**Complete o seguinte:**
1. De acordo com o trecho, qual valor a Sanepar propôs para o PPR 2016?
2. Liste todos os valores em reais (R$) distintos que aparecem no trecho.
3. Reproduza fielmente a passagem do trecho que vai de "Na reunião desta" até "ainda sem definição.".

**Trecho:**
/---

A luta sindical se fundamenta na defesa dos direitos, na valorização da remuneração dos trabalhadores e na melhoria das condições de trabalho.
Com pesar, a assinatura do ACT 2017/2018 figurou como o pior acordo dos últimos anos, contemplando do início ao fim, somente a inflamação do período. Isto após seguidos anos sem ganho real.

Há anos, o Sindaen busca alcançar a participação do lucro da Sanepar ao menos 25%. A reivindicação dos trabalhadores para o PPR 2016, estimando os 25%, foi de R$ 10.295,63. A Sanepar propôs R$ 9.158,27 que corresponde a 22,24%, ou seja, ainda não atingiu o teto dos 25%.
Conforme a tabela do Imposto de Renda, o valor de R$ 9.158,27 está na faixa que incide 7,5% e dedução de R$ 500,00 de IR. Isto corresponde a R$ 686,87, tendo a dedução de R$ 500,00, fica o desconto líquido do IR de R$ 186,87.
Na reunião desta quinta-feria (8) com a Sanepar, também foi apresentada a preocupação com a cláusula do pagamento proporcional do PPR, que reduz o valor aos trabalhadores, destacando os que se afastaram por doença ou acidente de trabalho – fato que independe da vontade do trabalhador e não deveria ser penalizado. Acreditamos que neste quesito, há solidariedade de todos, porém ainda sem definição.

\---

**Conjunto de itens:**

/---

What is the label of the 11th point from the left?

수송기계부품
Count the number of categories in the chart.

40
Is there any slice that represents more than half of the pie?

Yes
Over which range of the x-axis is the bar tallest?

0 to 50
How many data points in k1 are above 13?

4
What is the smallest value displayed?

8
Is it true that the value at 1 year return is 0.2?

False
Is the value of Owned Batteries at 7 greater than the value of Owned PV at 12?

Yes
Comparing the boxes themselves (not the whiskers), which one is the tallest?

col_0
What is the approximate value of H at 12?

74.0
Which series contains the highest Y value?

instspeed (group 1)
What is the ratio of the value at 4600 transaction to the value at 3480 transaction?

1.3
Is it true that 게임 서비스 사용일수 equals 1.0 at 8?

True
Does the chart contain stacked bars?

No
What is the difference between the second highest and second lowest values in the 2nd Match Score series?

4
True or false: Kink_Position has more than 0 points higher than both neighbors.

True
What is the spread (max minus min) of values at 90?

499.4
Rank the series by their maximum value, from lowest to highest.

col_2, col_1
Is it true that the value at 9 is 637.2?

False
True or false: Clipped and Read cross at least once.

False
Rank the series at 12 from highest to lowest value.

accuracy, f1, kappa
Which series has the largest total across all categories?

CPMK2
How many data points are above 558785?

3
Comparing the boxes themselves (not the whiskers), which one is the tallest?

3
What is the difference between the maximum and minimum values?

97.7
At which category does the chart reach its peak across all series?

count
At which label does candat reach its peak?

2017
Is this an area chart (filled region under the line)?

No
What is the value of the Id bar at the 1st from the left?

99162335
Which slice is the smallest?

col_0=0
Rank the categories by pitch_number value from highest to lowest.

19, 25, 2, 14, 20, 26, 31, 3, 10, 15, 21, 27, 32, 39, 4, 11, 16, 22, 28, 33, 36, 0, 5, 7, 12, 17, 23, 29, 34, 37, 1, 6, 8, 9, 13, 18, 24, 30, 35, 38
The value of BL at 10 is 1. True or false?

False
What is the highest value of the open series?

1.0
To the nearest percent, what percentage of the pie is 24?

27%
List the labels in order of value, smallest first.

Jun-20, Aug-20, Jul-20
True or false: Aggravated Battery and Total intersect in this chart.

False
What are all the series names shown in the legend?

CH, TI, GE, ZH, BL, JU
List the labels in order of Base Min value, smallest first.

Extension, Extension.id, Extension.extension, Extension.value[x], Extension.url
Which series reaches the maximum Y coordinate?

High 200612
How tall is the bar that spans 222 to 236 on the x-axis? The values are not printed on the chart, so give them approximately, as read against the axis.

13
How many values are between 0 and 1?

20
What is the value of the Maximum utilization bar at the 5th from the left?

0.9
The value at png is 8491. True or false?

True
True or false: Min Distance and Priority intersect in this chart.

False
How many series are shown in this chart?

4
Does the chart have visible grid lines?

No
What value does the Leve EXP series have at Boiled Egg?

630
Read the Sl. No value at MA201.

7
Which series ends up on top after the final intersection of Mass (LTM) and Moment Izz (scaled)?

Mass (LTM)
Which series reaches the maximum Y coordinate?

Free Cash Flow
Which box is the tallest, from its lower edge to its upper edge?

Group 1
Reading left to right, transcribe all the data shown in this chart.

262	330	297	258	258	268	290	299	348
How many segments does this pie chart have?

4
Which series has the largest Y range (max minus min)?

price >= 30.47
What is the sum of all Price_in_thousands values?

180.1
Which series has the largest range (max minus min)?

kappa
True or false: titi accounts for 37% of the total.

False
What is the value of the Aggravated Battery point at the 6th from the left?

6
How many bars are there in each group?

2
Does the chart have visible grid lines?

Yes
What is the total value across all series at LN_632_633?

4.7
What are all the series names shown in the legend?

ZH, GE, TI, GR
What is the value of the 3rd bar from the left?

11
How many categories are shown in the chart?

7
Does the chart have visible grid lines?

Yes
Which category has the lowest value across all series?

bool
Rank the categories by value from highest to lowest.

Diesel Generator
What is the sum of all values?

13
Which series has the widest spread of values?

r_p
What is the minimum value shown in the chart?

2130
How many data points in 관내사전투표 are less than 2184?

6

\---

**Respostas por tarefa:**
1. R$ 9.158,27, o que corresponde a 22,24%.

2. R$ 10.295,63; R$ 9.158,27; R$ 500,00; R$ 686,87; R$ 186,87

3.
Na reunião desta quinta-feria (8) com a Sanepar, também foi apresentada a preocupação com a cláusula do pagamento proporcional do PPR, que reduz o valor aos trabalhadores, destacando os que se afastaram por doença ou acidente de trabalho – fato que independe da vontade do trabalhador e não deveria ser penalizado. Acreditamos que neste quesito, há solidariedade de todos, porém ainda sem definição.